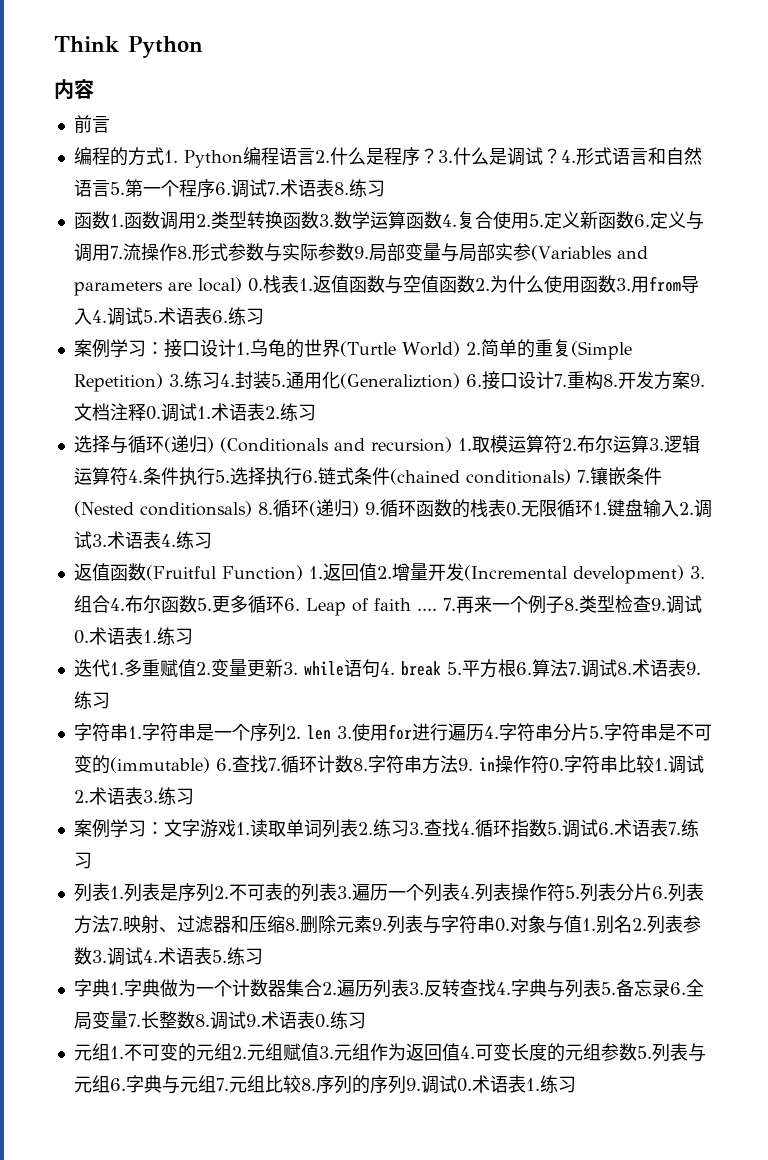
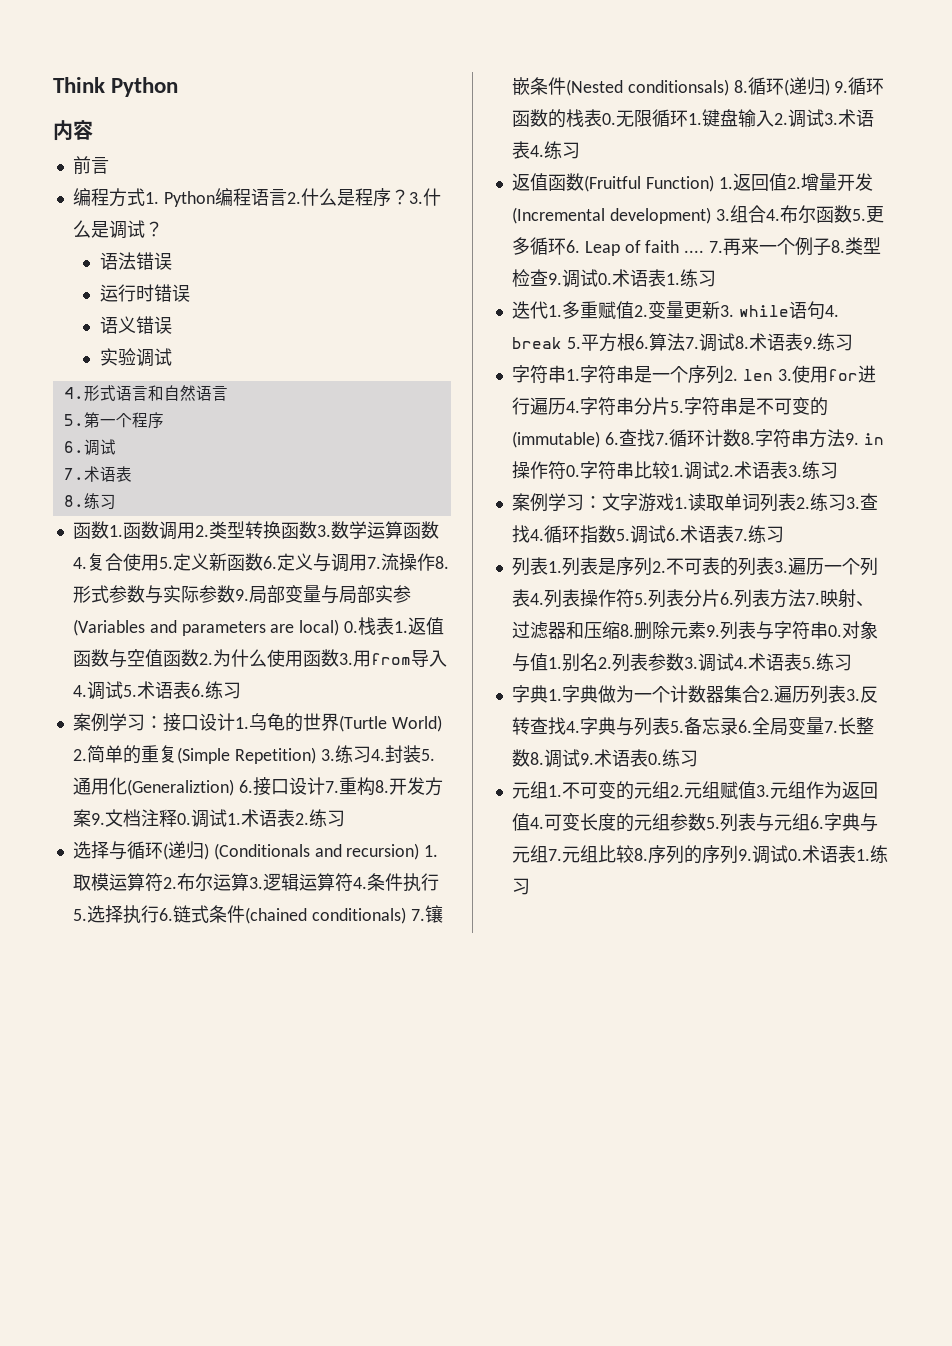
[109,147,128,166] 的 -> (109, 197) none
(561, 156) none -> [99,252,172,270] [99,284,190,302] [99,316,172,334] [99,348,172,367] // 语法错误 // 运行时错误 // 语义错误 // 实验调试 //
(110, 188) none -> (228, 393) //
(215, 188) none -> (164, 420) //
(267, 188) none -> (116, 447) //
(334, 188) none -> (132, 474) //

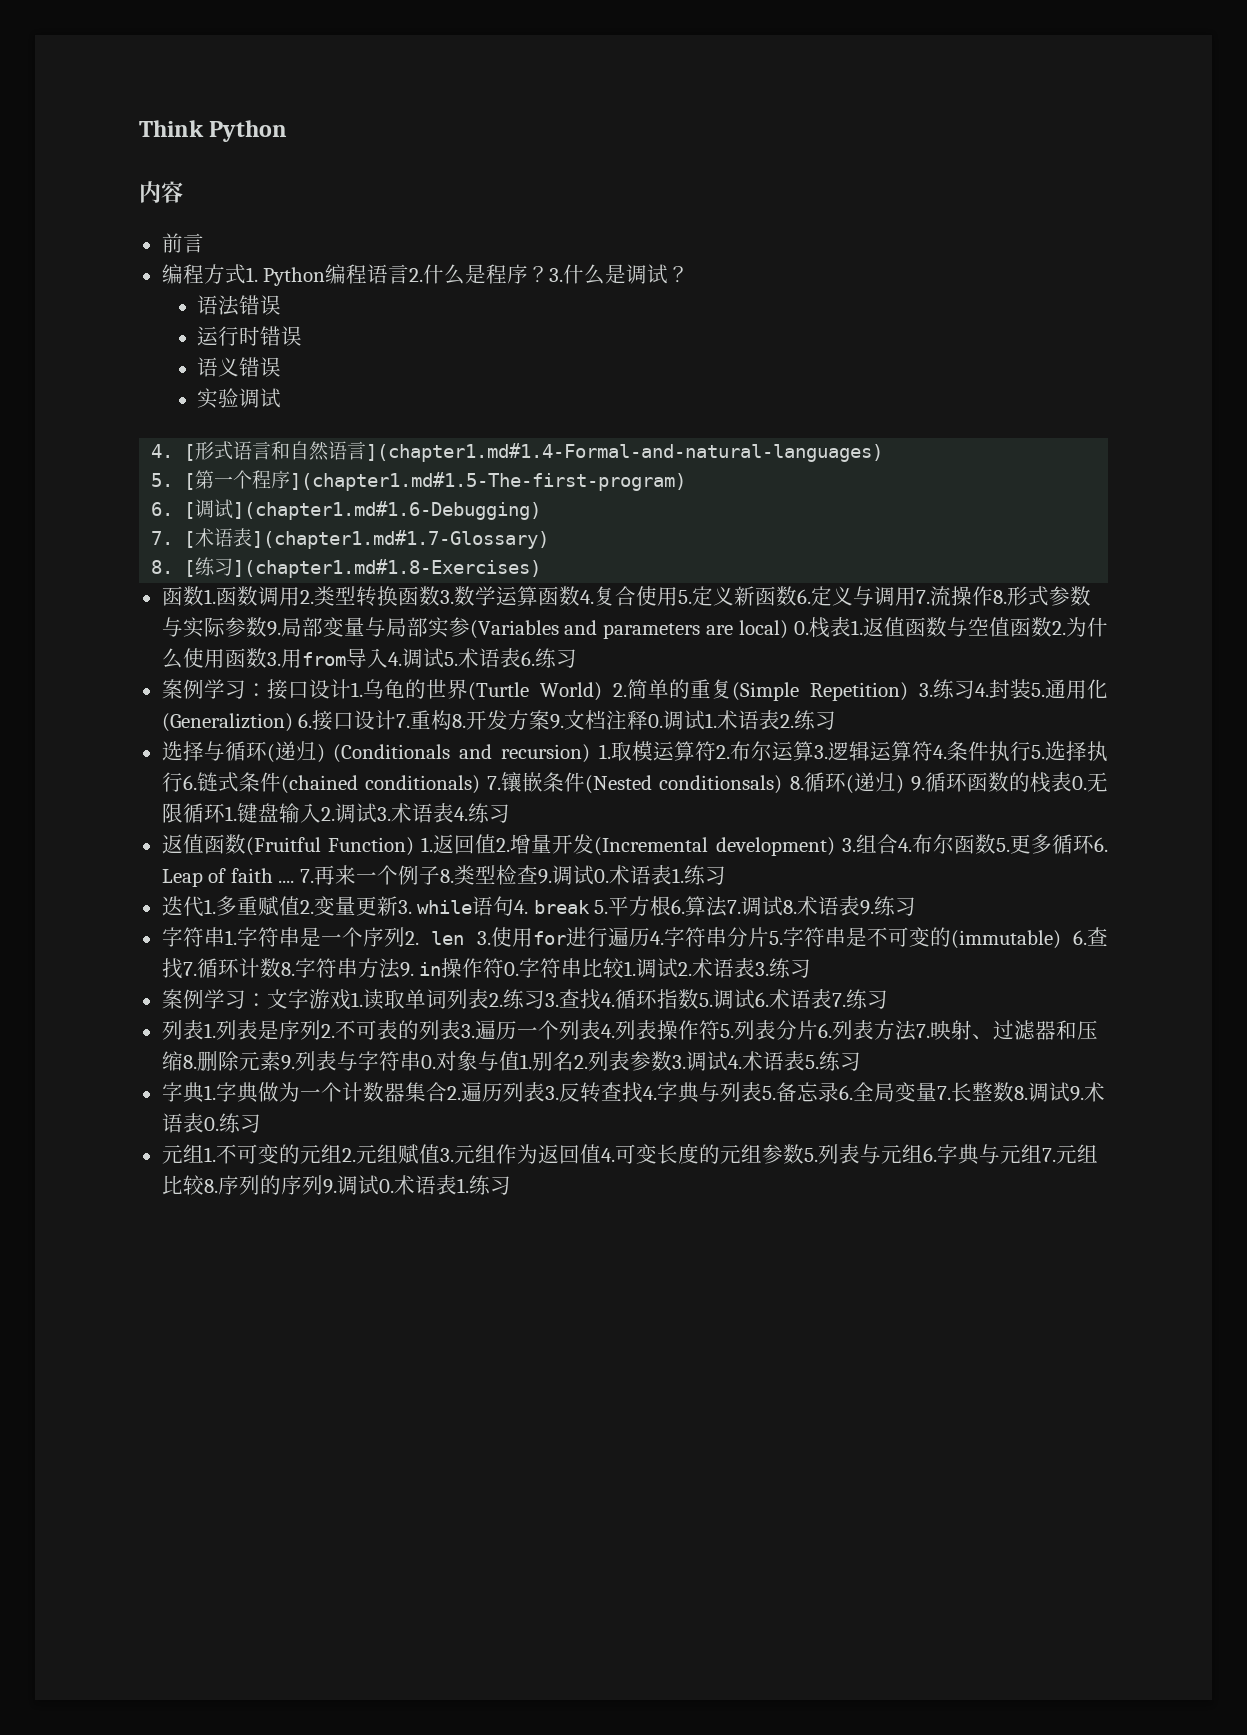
(84, 393) none -> [184,444,196,461] [
[63,414,84,426] // 5. -> [366,443,884,462] [151,473,196,490] ](chapter1.md#1.4-Formal-and-natural-languages) // 5. [
[63,439,116,456] [63,466,132,482] [63,493,116,510] // 6.调试 // 7.术语表 // 8.练习 -> [290,472,687,491] [151,499,542,520] [151,528,550,549] [151,557,542,578] ](chapter1.md#1.5-The-first-program) // 6. [调试](chapter1.md#1.6-Debugging) // 7. [术语表](chapter1.md#1.7-Glossary) // 8. [练习](chapter1.md#1.8-Exercises)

-----

Say how many lines of the material hold the string "none". Nothing else should be written.

7